Kolejny raz powinniśmy się zastanawiać, czy obecne władze Gdańska są władzami Gdańska, czy może Danzig. „Bardzo dziwne miejsce do składowania pojemników na śmieci, nawet jeśli tylko tymczasowe” pisze na Twitterze serwis Gdańsk Strefa:
Bardzo dziwne miejsce do składowania pojemników na śmieci, nawet jeśli tylko tymczasowe. @suez @gdansk @muzeumgdansk @RadioGdansk pic.twitter.com/55ROUfvuAA
— Gdańsk Strefa Prestiżu (@GdanskStrefa) July 23, 2020
„Firma sprzątająca zmagazynowała pojemniki na śmieci (do obsługi Jarmarku św. Dominika) przy Poczcie Polskiej w @gdansk” – tłumaczy Maciej Naskręt dziennikarz Radio Gdańsk. Co w tym dziwnego? Dla osoby wyzbytej polskiej wrażliwości być może nic, jednak dla osoby, która chociaż trochę zna historię Gdańska powinien to być wielki skandal! Nastręt przypomina w swoim wpisie co się stało pod murami gdzie dziś składuje się śmieci…

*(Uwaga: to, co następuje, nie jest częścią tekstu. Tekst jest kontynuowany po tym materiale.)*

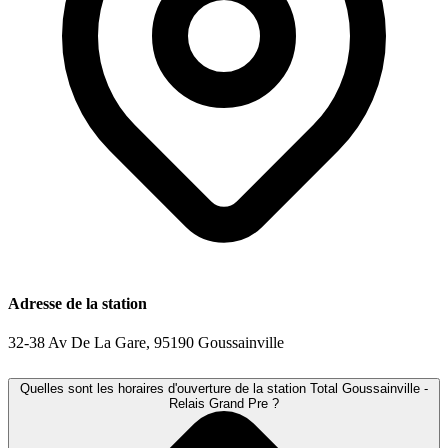
Adresse de la station
32-38 Av De La Gare, 95190 Goussainville
Quelles sont les horaires d'ouverture de la station Total Goussainville -
Relais Grand Pre ?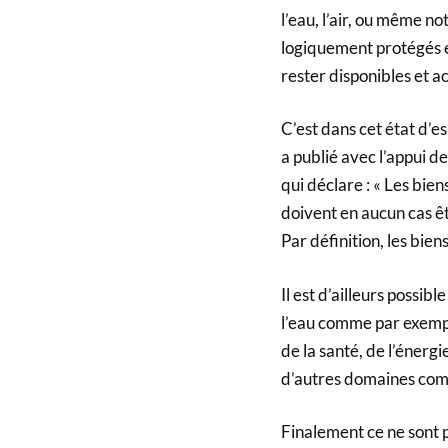
l’eau, l’air, ou même n
logiquement protégés e
rester disponibles et a
C’est dans cet état d’
a publié avec l’appui 
qui déclare : « Les bie
doivent en aucun cas êt
Par définition, les bie
Il est d’ailleurs possibl
l’eau comme par exemple
de la santé, de l’énerg
d’autres domaines comm
Finalement ce ne sont 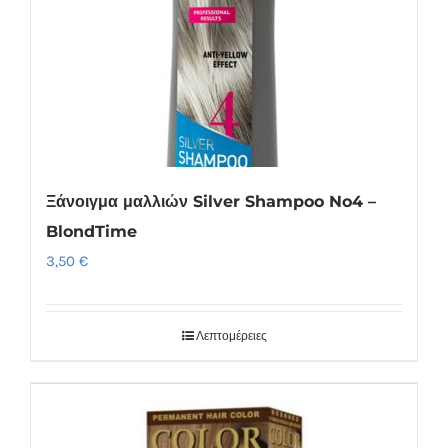
Ξάνοιγμα μαλλιών Silver Shampoo No4 –
BlondTime
3,50
€
Λεπτομέρειες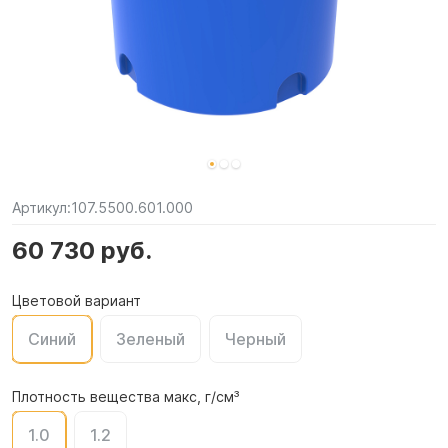
Артикул:
107.5500.601.000
60 730 руб.
Цветовой вариант
Синий
Зеленый
Черный
Плотность вещества макс, г/см³
1.0
1.2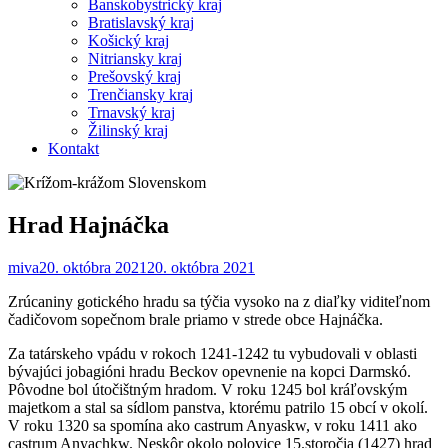
Banskobystrický kraj
Bratislavský kraj
Košický kraj
Nitriansky kraj
Prešovský kraj
Trenčiansky kraj
Trnavský kraj
Žilinský kraj
Kontakt
Hrad Hajnáčka
miva
20. októbra 2021
20. októbra 2021
Zrúcaniny gotického hradu sa týčia vysoko na z diaľky viditeľnom
čadičovom sopečnom brale priamo v strede obce Hajnáčka.
Za tatárskeho vpádu v rokoch 1241-1242 tu vybudovali v oblasti
bývajúci jobagióni hradu Beckov opevnenie na kopci Darmskó.
Pôvodne bol útočištným hradom. V roku 1245 bol kráľovským
majetkom a stal sa sídlom panstva, ktorému patrilo 15 obcí v okolí.
V roku 1320 sa spomína ako castrum Anyaskw, v roku 1411 ako
castrum Anyachkw. Neskôr okolo polovice 15.storočia (1427) hrad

W miejscu kapitulacji obrońców Poczty Polskiej w 1939 r. obecnie składuje się śmieci. Nie ma słów. Obrona Poczty Polskiej w Gdańsku to jedno z pierwszych starć zbrojnych II wojny światowej, obrona gmachu Poczty Polskiej w Wolnym Mieście Gdańsku przez zorganizowaną grupę polskich pocztowców, trwała od rana do wieczora 1 września 1939. To jeden z symboli polskiego oporu przeciw germańskim barbarzyńcom.
Dulkiewicz przygotowuje miejsce kaźni Polaków na rocznicę niemieckiego mordu 1 września 1939 r. https://t.co/mjfQRjYv3Y
— Krzysztof Wyszkowski (@KWyszkowski) July 23, 2020
To nie jedyne miejsca pamięci zaniedbane przez władze Gdańska, w zeszłym roku media wiele uwagi poświęciły Westerplatte: „- Przez 30 lat władze Gdańska doprowadziły Westerplatte do absolutnej ruiny, bo to nie są zniszczenia wojenne, to są zniszczenia przez zaniedbanie władz Gdańska” – pisała na swoim profilu Magdalena Błeńska. „- Syf i smród i ZERO wykorzystania potencjału naszego narodowego skarbu i Miejsca Pamięci o wielkiej, międzynarodowej, historycznej wartości!”. Zamiast walczyć o upamiętnienia polskich bohaterów – Paweł Adamowicz wolał składać kwiaty na grobach żołnierzy Armii Czerwonej, dziś jego następczyni kontynuuje tę politykę, którą oceniam jako politykę hańby.